• **Problème posé**
Recopiez mot pour mot tout l'extrait sur l'autorité religieuse, du début à la fin.

Il y a là un point de première importance à noter pour, la théologie de l'autorité religieuse. La communauté religieuse est une communauté de croyants vivant leur vie chrétienne sous la conduite de la hiérarchie. Si, au sein de cette communauté une autre autorité surgit, ce devra être une autorité différente de celle-ci et d'un autre ordre. Cette autorité sera un service de la communion fraternelle, finalisé et spécifié par cette communion, et n'ayant pour raison d'être que celle-ci. C'est pourquoi, alors que l'autorité hiérarchique se situe dans le mouvement descendant de la grâce du Père, l'autorité religieuse se situe sur le plan horizontal de la communion fraternelle, en vue du mouvement ascendant de la réponse à la grâce.
La différence essentielle entre les deux autorités suppose une différence d'origine. L'autorité hiérarchique est sacramentelle. C'est-à-dire qu'elle s'appuie sur un pouvoir et un charisme sacramentel que l'évêque reçoit à sa consécration épiscopale. Il y a là une intervention personnelle et directe du Père, signifiée sacramentellement par l'Eglise dans un rite sacré, et qui distingue sacramentellement l'élu des autres baptisés. Distinction qui devra normalement toujours apparaître dans la célébration liturgique.

• **Partie données**

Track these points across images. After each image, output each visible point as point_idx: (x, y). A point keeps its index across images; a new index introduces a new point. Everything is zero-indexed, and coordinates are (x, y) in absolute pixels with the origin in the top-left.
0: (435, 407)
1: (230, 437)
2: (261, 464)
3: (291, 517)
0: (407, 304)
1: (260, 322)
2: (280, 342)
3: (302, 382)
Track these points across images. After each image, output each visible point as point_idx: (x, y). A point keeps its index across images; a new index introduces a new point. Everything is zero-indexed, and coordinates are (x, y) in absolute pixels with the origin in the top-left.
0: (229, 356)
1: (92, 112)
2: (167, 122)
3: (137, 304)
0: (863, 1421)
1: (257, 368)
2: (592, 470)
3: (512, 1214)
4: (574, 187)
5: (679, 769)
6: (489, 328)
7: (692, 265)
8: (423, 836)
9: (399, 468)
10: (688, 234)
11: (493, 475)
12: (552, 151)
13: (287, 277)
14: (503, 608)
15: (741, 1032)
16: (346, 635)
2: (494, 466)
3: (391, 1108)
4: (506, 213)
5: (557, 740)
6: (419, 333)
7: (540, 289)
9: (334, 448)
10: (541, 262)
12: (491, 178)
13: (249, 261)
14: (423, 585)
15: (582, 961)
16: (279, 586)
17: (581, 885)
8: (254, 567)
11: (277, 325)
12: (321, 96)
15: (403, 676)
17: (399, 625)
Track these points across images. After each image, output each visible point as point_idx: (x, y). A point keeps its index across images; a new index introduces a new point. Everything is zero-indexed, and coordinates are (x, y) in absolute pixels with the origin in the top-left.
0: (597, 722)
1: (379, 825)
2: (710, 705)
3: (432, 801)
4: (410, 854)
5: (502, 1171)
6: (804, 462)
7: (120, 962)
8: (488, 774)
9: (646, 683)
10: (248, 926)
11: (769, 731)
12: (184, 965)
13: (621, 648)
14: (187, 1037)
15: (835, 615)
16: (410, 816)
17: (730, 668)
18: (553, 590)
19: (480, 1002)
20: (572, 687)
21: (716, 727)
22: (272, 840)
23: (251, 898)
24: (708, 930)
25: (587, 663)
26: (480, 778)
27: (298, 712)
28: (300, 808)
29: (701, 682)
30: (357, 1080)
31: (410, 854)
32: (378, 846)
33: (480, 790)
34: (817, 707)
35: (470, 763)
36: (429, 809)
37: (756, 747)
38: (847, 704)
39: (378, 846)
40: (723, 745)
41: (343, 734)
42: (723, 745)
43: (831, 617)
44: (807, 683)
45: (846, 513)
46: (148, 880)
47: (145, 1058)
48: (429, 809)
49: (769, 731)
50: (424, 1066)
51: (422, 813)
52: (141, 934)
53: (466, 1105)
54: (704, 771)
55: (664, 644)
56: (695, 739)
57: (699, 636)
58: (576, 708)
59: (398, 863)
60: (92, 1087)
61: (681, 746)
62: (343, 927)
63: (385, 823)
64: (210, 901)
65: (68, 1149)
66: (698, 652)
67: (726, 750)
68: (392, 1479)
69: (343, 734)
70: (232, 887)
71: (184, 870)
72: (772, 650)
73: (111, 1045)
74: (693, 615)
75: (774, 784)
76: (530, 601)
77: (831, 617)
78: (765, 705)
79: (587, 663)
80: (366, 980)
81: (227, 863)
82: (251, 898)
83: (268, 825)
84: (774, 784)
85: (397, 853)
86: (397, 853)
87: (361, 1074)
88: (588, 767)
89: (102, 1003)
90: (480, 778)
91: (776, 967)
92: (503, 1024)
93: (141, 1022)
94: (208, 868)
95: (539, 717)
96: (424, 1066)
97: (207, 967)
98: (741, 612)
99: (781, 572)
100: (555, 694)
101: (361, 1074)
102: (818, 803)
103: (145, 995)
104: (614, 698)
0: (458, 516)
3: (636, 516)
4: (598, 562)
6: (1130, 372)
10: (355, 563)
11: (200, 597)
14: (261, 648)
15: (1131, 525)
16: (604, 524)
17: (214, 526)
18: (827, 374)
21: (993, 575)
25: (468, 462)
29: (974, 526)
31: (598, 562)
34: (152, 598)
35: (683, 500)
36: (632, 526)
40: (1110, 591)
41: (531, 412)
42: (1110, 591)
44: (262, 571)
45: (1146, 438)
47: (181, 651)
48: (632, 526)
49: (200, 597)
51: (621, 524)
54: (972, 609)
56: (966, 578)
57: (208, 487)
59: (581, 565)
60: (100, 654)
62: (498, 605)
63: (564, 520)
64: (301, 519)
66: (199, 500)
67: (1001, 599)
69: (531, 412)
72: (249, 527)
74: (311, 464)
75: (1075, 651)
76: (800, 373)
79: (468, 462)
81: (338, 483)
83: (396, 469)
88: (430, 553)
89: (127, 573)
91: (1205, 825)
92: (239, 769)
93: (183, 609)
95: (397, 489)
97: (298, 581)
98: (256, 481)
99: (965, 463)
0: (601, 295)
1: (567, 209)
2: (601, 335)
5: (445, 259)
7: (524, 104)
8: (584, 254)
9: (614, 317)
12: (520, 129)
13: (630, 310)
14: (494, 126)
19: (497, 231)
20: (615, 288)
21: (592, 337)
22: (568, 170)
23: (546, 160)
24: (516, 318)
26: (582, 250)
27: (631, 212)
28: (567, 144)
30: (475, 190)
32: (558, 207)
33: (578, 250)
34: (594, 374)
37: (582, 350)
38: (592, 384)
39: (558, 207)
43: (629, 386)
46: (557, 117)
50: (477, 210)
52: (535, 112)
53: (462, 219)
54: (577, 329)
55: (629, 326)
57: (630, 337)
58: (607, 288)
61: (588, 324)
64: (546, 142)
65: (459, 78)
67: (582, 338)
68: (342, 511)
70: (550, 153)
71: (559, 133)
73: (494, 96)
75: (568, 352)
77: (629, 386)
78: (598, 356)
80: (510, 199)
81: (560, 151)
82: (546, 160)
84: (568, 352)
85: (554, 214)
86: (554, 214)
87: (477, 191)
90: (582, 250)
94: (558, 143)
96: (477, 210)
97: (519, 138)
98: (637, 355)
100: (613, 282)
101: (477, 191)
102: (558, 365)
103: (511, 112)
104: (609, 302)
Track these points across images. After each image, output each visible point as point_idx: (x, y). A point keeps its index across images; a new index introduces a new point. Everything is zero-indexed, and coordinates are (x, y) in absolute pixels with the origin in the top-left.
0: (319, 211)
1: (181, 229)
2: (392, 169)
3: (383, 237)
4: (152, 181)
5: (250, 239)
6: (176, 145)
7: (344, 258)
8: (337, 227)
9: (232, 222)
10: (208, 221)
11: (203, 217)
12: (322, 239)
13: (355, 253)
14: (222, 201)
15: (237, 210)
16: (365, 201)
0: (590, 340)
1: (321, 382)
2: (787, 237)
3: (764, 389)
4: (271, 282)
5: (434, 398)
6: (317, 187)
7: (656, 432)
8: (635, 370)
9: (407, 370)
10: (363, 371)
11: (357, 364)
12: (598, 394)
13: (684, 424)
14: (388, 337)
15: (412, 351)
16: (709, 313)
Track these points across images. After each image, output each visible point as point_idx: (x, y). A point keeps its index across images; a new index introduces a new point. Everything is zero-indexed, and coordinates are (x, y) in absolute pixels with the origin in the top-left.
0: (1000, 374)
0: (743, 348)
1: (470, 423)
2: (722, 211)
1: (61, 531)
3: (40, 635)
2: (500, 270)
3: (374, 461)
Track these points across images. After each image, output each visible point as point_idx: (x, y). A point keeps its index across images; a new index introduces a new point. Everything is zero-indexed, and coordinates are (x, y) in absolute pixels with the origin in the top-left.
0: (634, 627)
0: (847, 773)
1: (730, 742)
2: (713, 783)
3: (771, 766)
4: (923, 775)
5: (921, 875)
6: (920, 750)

• **Réponse détaillée**
Il y a là un point de première importance à noter pour, la théologie de l'autorité religieuse. La communauté religieuse est une communauté de croyants vivant leur vie chrétienne sous la conduite de la hiérarchie. Si, au sein de cette communauté une autre autorité surgit, ce devra être une autorité différente de celle-ci et d'un autre ordre. Cette autorité sera un service de la communion fraternelle, finalisé et spécifié par cette communion, et n'ayant pour raison d'être que celle-ci. C'est pourquoi, alors que l'autorité hiérarchique se situe dans le mouvement descendant de la grâce du Père, l'autorité religieuse se situe sur le plan horizontal de la communion fraternelle, en vue du mouvement ascendant de la réponse à la grâce.
La différence essentielle entre les deux autorités suppose une différence d'origine. L'autorité hiérarchique est sacramentelle. C'est-à-dire qu'elle s'appuie sur un pouvoir et un charisme sacramentel que l'évêque reçoit à sa consécration épiscopale. Il y a là une intervention personnelle et directe du Père, signifiée sacramentellement par l'Eglise dans un rite sacré, et qui distingue sacramentellement l'élu des autres baptisés. Distinction qui devra normalement toujours apparaître dans la célébration liturgique.